Pour un autre officier de police charge de gérer la circulation au rond point, la recrudescence des motos encouragée par l’Etat fait partie des mobiles à ne pas négliger. Selon ses explications, le nombre de conducteurs de moto s’est accru dans la ville de Douala. Ces derniers qui font également dans le transport, font concurrence aux chauffeurs taxi et autres. Ils se voient obliger de surcharger pour arrondir leur recette qui s’amenuise au fur et à mesure qu’une moto est achetée. « A l’heure de pointe, puisqu’il y a plusieurs passagers, le taximan est obligé de porter plus de passagers que prévu. Puisqu’il ne pourra pas faire plusieurs tours comme par le passé. Car, à son retour les «  benskinneurs » auront déjà  transporté le reste de passagers », affirme-t-il.

D’après cet officier de police  qui regrette amèrement cette situation, il est temps que l’on réinstaure les contrôles routiers.
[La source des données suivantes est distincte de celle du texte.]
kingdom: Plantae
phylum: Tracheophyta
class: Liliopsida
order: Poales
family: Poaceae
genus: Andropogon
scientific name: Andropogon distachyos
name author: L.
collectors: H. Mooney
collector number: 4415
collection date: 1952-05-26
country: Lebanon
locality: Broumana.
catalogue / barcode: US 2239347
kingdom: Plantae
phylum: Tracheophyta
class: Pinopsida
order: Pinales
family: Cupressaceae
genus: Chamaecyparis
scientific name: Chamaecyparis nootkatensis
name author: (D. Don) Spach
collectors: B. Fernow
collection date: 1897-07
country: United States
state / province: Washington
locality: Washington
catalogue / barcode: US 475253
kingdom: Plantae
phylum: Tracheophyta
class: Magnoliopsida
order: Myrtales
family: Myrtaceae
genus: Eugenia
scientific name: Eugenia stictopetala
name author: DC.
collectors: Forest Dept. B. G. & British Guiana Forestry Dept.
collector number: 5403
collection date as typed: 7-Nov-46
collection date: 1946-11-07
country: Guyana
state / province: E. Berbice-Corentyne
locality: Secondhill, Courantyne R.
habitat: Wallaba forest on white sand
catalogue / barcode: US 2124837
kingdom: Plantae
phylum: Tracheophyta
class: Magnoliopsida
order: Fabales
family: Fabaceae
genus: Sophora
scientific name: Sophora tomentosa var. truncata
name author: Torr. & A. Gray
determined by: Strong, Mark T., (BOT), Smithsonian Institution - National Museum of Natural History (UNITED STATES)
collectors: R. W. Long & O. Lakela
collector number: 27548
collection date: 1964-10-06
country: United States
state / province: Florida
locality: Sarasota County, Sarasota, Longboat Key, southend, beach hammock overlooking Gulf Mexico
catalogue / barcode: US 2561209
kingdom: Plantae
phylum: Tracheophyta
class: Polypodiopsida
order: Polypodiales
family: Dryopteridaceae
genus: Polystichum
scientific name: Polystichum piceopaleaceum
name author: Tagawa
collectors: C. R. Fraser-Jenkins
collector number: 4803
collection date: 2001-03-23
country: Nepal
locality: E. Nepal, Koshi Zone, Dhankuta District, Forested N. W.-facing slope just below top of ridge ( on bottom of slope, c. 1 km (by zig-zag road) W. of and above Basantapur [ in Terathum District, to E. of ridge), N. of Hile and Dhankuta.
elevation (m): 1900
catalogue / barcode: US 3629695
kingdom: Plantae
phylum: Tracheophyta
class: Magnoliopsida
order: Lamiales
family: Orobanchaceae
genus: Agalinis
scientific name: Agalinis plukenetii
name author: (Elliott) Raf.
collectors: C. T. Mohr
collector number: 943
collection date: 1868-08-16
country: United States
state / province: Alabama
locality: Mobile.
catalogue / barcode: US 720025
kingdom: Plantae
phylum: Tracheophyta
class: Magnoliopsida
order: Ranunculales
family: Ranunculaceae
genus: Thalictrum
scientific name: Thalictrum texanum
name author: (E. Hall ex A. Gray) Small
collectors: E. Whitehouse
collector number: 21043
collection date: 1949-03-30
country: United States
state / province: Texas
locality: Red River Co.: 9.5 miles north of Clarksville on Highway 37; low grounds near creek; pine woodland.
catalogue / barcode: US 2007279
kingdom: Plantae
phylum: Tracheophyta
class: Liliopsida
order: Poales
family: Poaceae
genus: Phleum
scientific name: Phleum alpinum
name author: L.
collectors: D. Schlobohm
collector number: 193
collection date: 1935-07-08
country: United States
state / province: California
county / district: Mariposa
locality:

Car, dit-il, «en voulant sauver l’œuf, l’Etat camerounais a plutôt renverser l’alvéole.»  «On ne peut pas compter le nombre d’accident et de morts générés par les surcharges.  Car, Ils se comptent pas centaines. Et,  la situation ne fait que s’empirer. Les pertes matérielles on  en compte plus car le bilan est effroyable. Il est temps de stopper la saigner », pense-t-il avant de rappeler à toutes fins utiles que, les surcharges sont sanctionnées par le code de procédure pénale. Et que, tous les transporteurs qui feignent d’ignorer cette loi même si elle n’est pas appliquée à cause de la négligence s’exposent à de graves dangers pendant sa conduite.